市來委員 立憲民主党の市來伴子です。よろしくお願いいたします。

 本日、私からは、AIで生成されたポルノ、ディープフェイクポルノについて伺います。

 今、AI生成技術の進展に伴いまして、いわゆるディープフェイクポルノが問題となっております。AIを使って実在する人物の顔部分をすり替えて性的な画像や動画を作成したり、写真などの体の部分を裸に加工したりと、偽の性的な画像、動画のことを指します。

 AI技術は年々進化しておりまして、このディープフェイクポルノは短時間で大量に作ることができるようになっており、さらに、本物と見分けがつかないほど精巧になっているということでございます。一たびディープフェイクポルノがネット上で拡散すれば、本物と誤解されるおそれがありまして、深刻な被害を受けます。SNSの普及で一般の方の画像もネット上から簡単に入手できるようになっておりまして、芸能人だけでなく身近な人もターゲットにされやすくなっております。

 被害が拡大しているとの報道が出ておりますが、林官房長官はこの問題についてどのように考えるか、御見解を伺います。

林国務大臣 生成AIを使ったいわゆるディープフェイクポルノがネット上に拡散される事例が増えている、今委員からも御指摘がありましたが、こういう指摘がされているということは承知をしておるところでございます。

 私、実は、参議院時代に児童買春禁止法というものの提案者になって、一回目携わったんですが、そのときから児童ポルノというのは課題の一つであったわけでございますが、生成AIを用いたいわゆる今のディープフェイクポルノは、態様によっては、例えば顔画像を無断で使われるなどした方、顔を使われた方、こういう方の心身に長期にわたって有害な影響を及ぼし得る、そういうものであると考えております。

 被害に遭われた方の立場に立って対応するということ、これがこうした問題については大変重要である、そういうふうに認識をしております。

市來委員 今日は法務省副大臣に来ていただいておりますので、お伺いをいたします。

 子供たちのディープフェイクポルノの問題です。

 卒業アルバムやSNSの写真など、実在する子供の写真を使って性的画像や動画を生成し、販売するなどの被害がございます。これは深刻な問題でございまして、同じクラスの子供が被害者になる一方、同じクラスの子供が加害者にもなり得ます。また、こういった子供のポルノを大量に作成し、ネット上で販売して利益を得ようとする悪質な者もいます。

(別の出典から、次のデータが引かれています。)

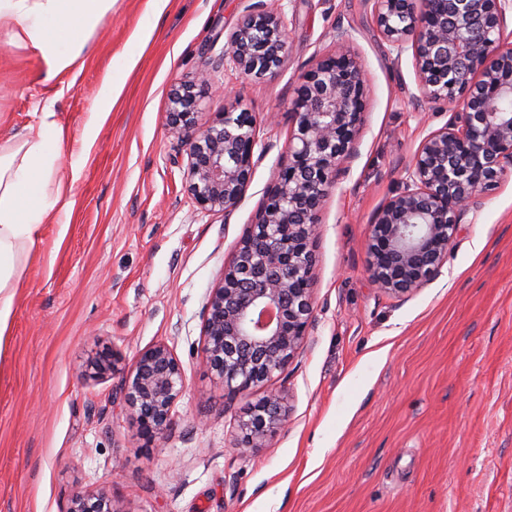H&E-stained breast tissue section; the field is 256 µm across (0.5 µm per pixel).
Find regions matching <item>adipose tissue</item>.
Masks as SVG:
<instances>
[{"label": "adipose tissue", "instance_id": "1", "mask_svg": "<svg viewBox=\"0 0 512 512\" xmlns=\"http://www.w3.org/2000/svg\"><path fill=\"white\" fill-rule=\"evenodd\" d=\"M116 0H0V28L13 44L32 48L43 63V80H61L88 52L94 30ZM43 110L39 124L0 147V337L16 316L9 288L19 276V252L33 248L56 208H68L64 189L48 194L62 132Z\"/></svg>", "mask_w": 512, "mask_h": 512}]
</instances>
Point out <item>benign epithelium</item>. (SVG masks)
I'll return each mask as SVG.
<instances>
[{
    "label": "benign epithelium",
    "instance_id": "obj_1",
    "mask_svg": "<svg viewBox=\"0 0 512 512\" xmlns=\"http://www.w3.org/2000/svg\"><path fill=\"white\" fill-rule=\"evenodd\" d=\"M381 39L401 57L411 52L420 97L446 101L448 123L427 135L399 189L369 225L368 273L378 290L408 297L441 272L460 224L512 172V0H370ZM288 51L281 5L255 0L238 20L223 55L169 97V138L185 148L188 193L204 212H230L250 184L261 145L255 114L224 106L198 127L199 90L219 67L274 76ZM367 91L345 32L336 51L298 77L293 133L279 169L232 263L203 310V359L233 397L284 370L312 325L314 240L323 203L357 151ZM97 371L122 372L121 395L140 434L164 446L186 376L165 344L137 356L129 369L103 352ZM288 422L284 397L269 391L239 422L234 452L263 448ZM67 512H121L101 488L71 500Z\"/></svg>",
    "mask_w": 512,
    "mask_h": 512
}]
</instances>
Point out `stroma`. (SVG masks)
Wrapping results in <instances>:
<instances>
[{
    "instance_id": "1",
    "label": "stroma",
    "mask_w": 512,
    "mask_h": 512,
    "mask_svg": "<svg viewBox=\"0 0 512 512\" xmlns=\"http://www.w3.org/2000/svg\"><path fill=\"white\" fill-rule=\"evenodd\" d=\"M252 2L116 0L51 86L0 28V143L50 107L72 202L22 256L0 339V512H67L102 487L122 512H512V174L465 217L435 280L404 301L374 288L368 228L448 107L414 101L413 57L389 51L368 0H283L279 72H216L198 115L208 124L223 89L236 91L265 152L234 211L199 210L186 153L166 135L169 94L225 50ZM340 29L369 105L359 155L316 226L314 325L268 387L229 399L202 359V308L286 160L297 79ZM158 343L187 386L155 449L120 398L121 374L82 372L96 352L130 365ZM270 387L286 393L288 424L238 455L236 422Z\"/></svg>"
}]
</instances>
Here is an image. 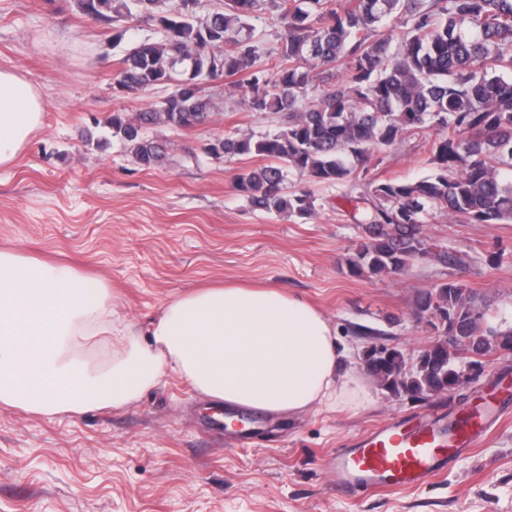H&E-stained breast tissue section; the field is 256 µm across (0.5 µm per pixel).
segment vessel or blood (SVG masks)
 <instances>
[{"label": "vessel or blood", "mask_w": 512, "mask_h": 512, "mask_svg": "<svg viewBox=\"0 0 512 512\" xmlns=\"http://www.w3.org/2000/svg\"><path fill=\"white\" fill-rule=\"evenodd\" d=\"M496 407L451 427L432 423L408 427L399 422L371 431L357 447L338 449L333 478L351 496L382 487L417 485L448 468L499 417Z\"/></svg>", "instance_id": "b4317fda"}]
</instances>
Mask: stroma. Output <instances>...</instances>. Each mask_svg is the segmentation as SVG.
<instances>
[{
    "label": "stroma",
    "instance_id": "stroma-1",
    "mask_svg": "<svg viewBox=\"0 0 512 512\" xmlns=\"http://www.w3.org/2000/svg\"><path fill=\"white\" fill-rule=\"evenodd\" d=\"M138 20L128 40L77 11L74 0H0V67H16L47 103L44 123L18 161L0 168V248L105 279L136 325L208 282L271 285L314 303L341 349L395 347L415 360L438 339L415 312L419 292L454 279L488 324L512 330V223L430 217L426 235L476 257L467 269L418 263L400 275H353L346 260L360 231L350 184L312 185L315 213L286 220L252 210L235 176L259 158L213 159L206 145L236 130H273L272 113L248 111L242 88L206 83L212 123L164 129L166 158L146 169L112 142L106 120L139 112L172 91L125 96L113 80L131 41L155 37ZM431 130L367 163L377 179L428 175ZM468 374L463 398L413 399L376 388L359 411L318 408L293 418L242 409L227 427L174 375L119 410L54 417L0 407V512H512V415L447 470L407 491L349 497L330 473L337 449L392 421L413 424L459 411L464 399L512 377V351L490 352Z\"/></svg>",
    "mask_w": 512,
    "mask_h": 512
}]
</instances>
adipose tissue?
Instances as JSON below:
<instances>
[{
	"mask_svg": "<svg viewBox=\"0 0 512 512\" xmlns=\"http://www.w3.org/2000/svg\"><path fill=\"white\" fill-rule=\"evenodd\" d=\"M45 110L23 72L0 68V166L18 159ZM344 357L322 311L273 287L196 288L137 330L103 280L0 249V406L42 416L118 409L173 374L218 409L357 410L374 386Z\"/></svg>",
	"mask_w": 512,
	"mask_h": 512,
	"instance_id": "obj_1",
	"label": "adipose tissue"
}]
</instances>
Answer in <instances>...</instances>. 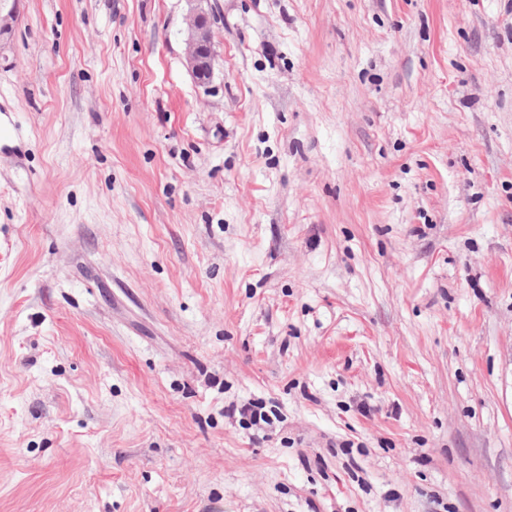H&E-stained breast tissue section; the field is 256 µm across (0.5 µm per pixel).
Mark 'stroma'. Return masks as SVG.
<instances>
[{"label":"stroma","mask_w":512,"mask_h":512,"mask_svg":"<svg viewBox=\"0 0 512 512\" xmlns=\"http://www.w3.org/2000/svg\"><path fill=\"white\" fill-rule=\"evenodd\" d=\"M204 8L0 42V512H512V0ZM192 6L186 16L188 67L202 85L210 84L214 74V33L210 13L198 4L204 0H187Z\"/></svg>","instance_id":"obj_1"}]
</instances>
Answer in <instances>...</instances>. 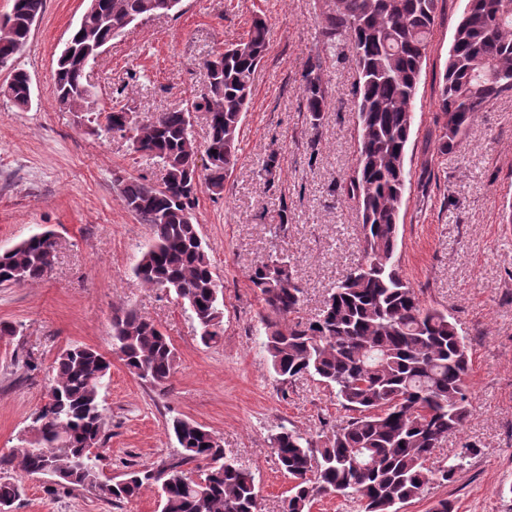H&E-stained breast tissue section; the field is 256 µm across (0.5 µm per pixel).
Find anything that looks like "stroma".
Returning <instances> with one entry per match:
<instances>
[{
  "mask_svg": "<svg viewBox=\"0 0 512 512\" xmlns=\"http://www.w3.org/2000/svg\"><path fill=\"white\" fill-rule=\"evenodd\" d=\"M88 0H46L12 68L31 79V103L0 99V250L46 229L58 246L48 275L0 287V320L22 329L0 339V454L22 447L50 385L59 352L71 344L107 355L101 391L109 440L97 463L101 480H121L128 465H150L176 452L166 430L179 416L213 431L225 454L251 472L262 512H279L290 481L279 471L270 437L281 429L317 436L345 420L330 388L309 379L282 385L257 332L261 304L247 274L269 253H287L305 287L303 316L362 257L361 214L343 186L356 166L353 101L358 71L349 46L320 42L326 0H181L178 12L138 20L86 72L98 112L134 98L139 112L186 107L207 80L204 62L245 37L254 16L269 28L267 54L253 76L239 131V160L223 195H199L201 238L224 285V336L206 347L174 293L144 287L132 268L151 238L124 205L121 177L157 184L161 166L103 121L60 110L56 57ZM466 0H441L414 101L406 155L411 180L399 220L397 260L422 301L449 311L471 357L469 415L438 457L476 448L452 483H433L399 512H428L435 500L454 512H512V90L490 102L460 146L437 156L435 102ZM322 59L326 106L310 124L302 84L312 57ZM273 179L260 170L269 155ZM124 304L170 337L177 363L166 392L131 375L112 351V313ZM34 362L27 371L26 362ZM14 512H158L153 494L112 503L75 490L47 493V477H24Z\"/></svg>",
  "mask_w": 512,
  "mask_h": 512,
  "instance_id": "1",
  "label": "stroma"
}]
</instances>
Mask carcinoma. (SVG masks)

 そこで、法務省に確認いたしますが、AIで生成された性的画像や動画は児童ポルノ法上の児童ポルノに該当し得るのか、お答えください。

高村副大臣 お答えいたします。

 犯罪の成否は、捜査機関により収集された証拠に基づき個別に判断されるべき事柄であり、この点についての直接のお答えは控えたいと思いますが、一方で、あくまで一般論として申し上げますと、いわゆる児童ポルノ法二条三項の児童ポルノについては、最高裁判所の決定によれば、写真、電磁的記録に係る記録媒体その他のものであって、同項各号のいずれかに掲げる実在する児童の姿態を視覚により認識することができる方法により描写したものをいい、実在しない児童を描写したものは含まないと解するべきであるとされていると承知をしております。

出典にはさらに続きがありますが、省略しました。